Your answer must be the exact lines from the one with "(270, 652) none" to the end of the data, both included, with no pictures.

*** DATA EXTRACT Section Begins ***

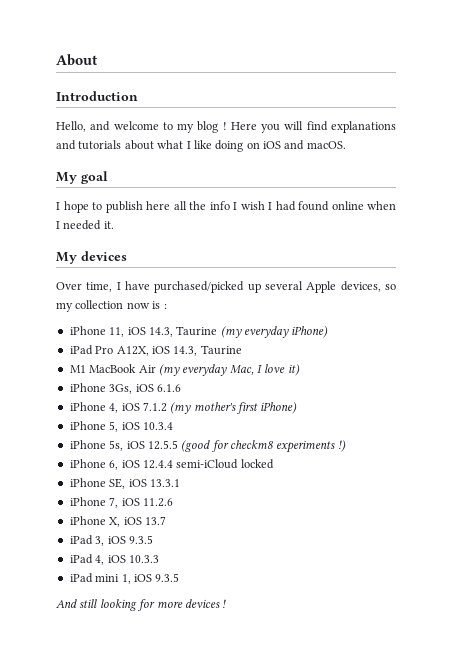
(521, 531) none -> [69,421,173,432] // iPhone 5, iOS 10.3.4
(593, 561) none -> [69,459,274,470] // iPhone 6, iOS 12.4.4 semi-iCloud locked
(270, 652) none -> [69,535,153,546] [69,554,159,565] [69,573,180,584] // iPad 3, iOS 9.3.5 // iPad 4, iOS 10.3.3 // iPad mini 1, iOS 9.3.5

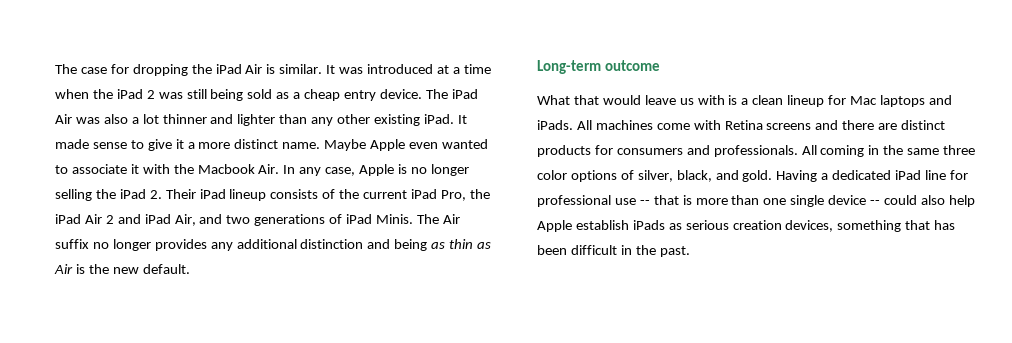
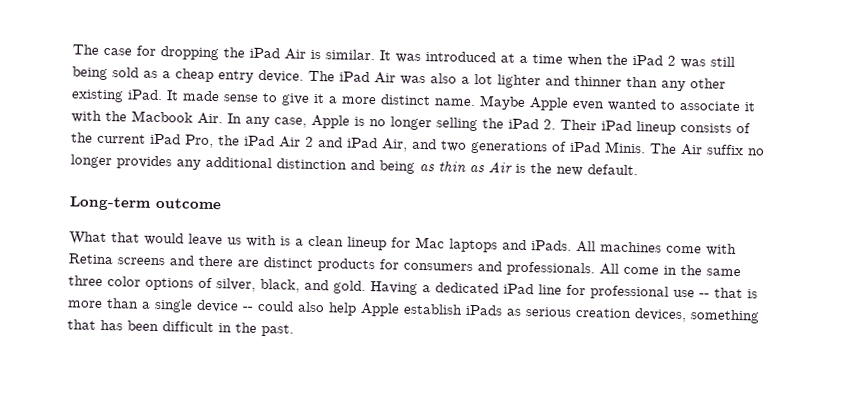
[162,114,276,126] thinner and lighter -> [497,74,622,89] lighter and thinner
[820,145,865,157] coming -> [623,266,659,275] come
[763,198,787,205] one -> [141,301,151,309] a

*** DATA EXTRACT Section Ends ***

* YOUR SOLUTION:
(270, 652) none -> [69,535,153,546] [69,554,159,565] [69,573,180,584] // iPad 3, iOS 9.3.5 // iPad 4, iOS 10.3.3 // iPad mini 1, iOS 9.3.5

[162,114,276,126] thinner and lighter -> [497,74,622,89] lighter and thinner
[820,145,865,157] coming -> [623,266,659,275] come
[763,198,787,205] one -> [141,301,151,309] a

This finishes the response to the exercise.